オオナムチという音を持つ神様に後付けで漢字を当て字しています。

古事記はその序文にもある通り、当て字で全て書かれたものです
当て字の種類

・音を重視した当て字…中国の読み。
・訓を重視した当て字…字義を重視した読み、古代日本語の読み。 
・音と訓を混ぜた当て字

ではオオナムチはどのように当て字されたでしょう?

オオナムチ(大己貴、大巳貴)

大(オオ)…訓読み 和語

貴(ムチ、又はチ)…「貴」には現在、「ムチ」「チ」共にどちらの読みもありません。あえて言えば、「貴」に「キ」と言う発音がありますが、貴い神様を示す神名なのでここは素直に訓読みととり和語だと解釈したほうが妥当そうです。

己、巳(ナ、又はナム)…どちらの漢字にも「ナ」「ナム」という読みはありません。と言う事は訓読みで読まれたと推測できます。訓で読まれたと言う事はその漢字の字義で書かれたと言う事です。

己の意義…おのれ、つちのと。
巳の意義…へび、み。

オオナムチ(大己貴、大巳貴)の真ん中の文字「己、巳」が字義を重視して当て字されてあるため、「己」と「巳」のどちらの字義が適当かは自ずから明らかです。

大巳貴 … 字義で訳すと「貴き大蛇神」

オオナムチは大己貴と書かれる事が多いですが、大巳貴のほうが字義の上では正しいと私は思います

日本に漢字が輸入され文字文化が花開き万葉仮名が使われ始めた黎明期に、「巳」を「己」と間違えた、或いは、原文を書写する際に文字を取り違えた。
また或いは、「己」「巳」どちらの意味も充分承知した上で、敢えて「己」を使用した。そこには、オオナムチを蛇神だと公に出来ない事情がありつつも古事記編纂に関わった人物の使命感のようなものにより、後の世において「巳」を推測できる「己」を使ったと言う事情がもしかしたらあったかもしれません。
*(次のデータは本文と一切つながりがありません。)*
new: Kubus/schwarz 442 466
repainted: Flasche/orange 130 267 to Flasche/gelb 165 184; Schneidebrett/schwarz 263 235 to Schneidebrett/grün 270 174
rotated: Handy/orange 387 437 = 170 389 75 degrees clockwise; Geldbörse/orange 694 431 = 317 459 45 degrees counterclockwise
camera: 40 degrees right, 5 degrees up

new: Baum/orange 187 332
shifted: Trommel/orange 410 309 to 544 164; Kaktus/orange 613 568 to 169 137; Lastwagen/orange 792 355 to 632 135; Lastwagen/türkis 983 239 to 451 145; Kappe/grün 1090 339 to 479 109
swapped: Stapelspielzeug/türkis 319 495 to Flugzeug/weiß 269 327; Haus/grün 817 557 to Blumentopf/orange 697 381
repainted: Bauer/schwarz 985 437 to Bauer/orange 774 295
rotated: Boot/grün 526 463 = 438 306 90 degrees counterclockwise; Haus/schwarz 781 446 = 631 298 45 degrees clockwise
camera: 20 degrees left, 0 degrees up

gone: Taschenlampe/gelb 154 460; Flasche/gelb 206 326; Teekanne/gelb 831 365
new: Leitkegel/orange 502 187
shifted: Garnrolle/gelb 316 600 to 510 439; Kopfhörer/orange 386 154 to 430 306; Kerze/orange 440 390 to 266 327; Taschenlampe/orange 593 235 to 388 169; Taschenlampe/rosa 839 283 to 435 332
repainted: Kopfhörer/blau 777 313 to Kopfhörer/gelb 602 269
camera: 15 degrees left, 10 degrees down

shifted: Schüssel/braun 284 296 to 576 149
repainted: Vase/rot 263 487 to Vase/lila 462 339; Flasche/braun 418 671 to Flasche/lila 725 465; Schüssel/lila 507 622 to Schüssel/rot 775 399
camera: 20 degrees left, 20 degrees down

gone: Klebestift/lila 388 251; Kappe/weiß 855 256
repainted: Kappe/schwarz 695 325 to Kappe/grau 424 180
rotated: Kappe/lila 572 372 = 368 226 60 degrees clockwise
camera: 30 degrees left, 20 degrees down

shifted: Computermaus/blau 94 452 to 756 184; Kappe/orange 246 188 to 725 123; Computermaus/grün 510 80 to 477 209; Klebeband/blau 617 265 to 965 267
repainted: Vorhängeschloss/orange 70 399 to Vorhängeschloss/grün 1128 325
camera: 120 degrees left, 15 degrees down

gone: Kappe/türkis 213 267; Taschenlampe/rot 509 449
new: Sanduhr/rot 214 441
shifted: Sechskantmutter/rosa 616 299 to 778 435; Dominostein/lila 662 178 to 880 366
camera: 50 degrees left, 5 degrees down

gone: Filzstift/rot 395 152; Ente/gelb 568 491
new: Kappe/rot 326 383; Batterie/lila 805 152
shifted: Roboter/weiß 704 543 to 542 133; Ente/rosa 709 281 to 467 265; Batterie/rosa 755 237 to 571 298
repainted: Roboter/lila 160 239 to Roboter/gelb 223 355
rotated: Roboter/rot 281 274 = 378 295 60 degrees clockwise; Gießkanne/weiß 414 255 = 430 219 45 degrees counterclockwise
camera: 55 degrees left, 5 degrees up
いづれにしても、オオナムチを「大巳貴」と記したほうが字義として的を得ている事は紛れもない事実です

  《大蛇神》

オオナムチは大蛇神でほぼ間違いないと思われますが、もし先ほど述べたようにオオナムチを蛇神だと公に出来ない事情があるとすれば、それは何だったのでしょうか?

関連付けられては困る大蛇神が他にいるのでは無いか?と言う事がまず考えられます。またそうでなければ、大蛇神と公言しても全く問題ないように感じます

そこで古事記に登場する大蛇神は?と言うと、ヤマタノオロチとオオモノヌシです。

・ヤマタノオロチ…越(北陸)の大蛇神。スサノヲに退治される。
・オオモノヌシ…三輪山の神。オオクニヌシの和魂。大和朝廷に度々祟る神。

ヤマタノオロチは越(北陸)の大蛇神、オオナムチとの関係は?と言えば、オオナムチの別名オオクニヌシの祖スサノヲが退治したと言う事です。ヤマタノオロチとオオナムチを関連付けても問題ないように思われます。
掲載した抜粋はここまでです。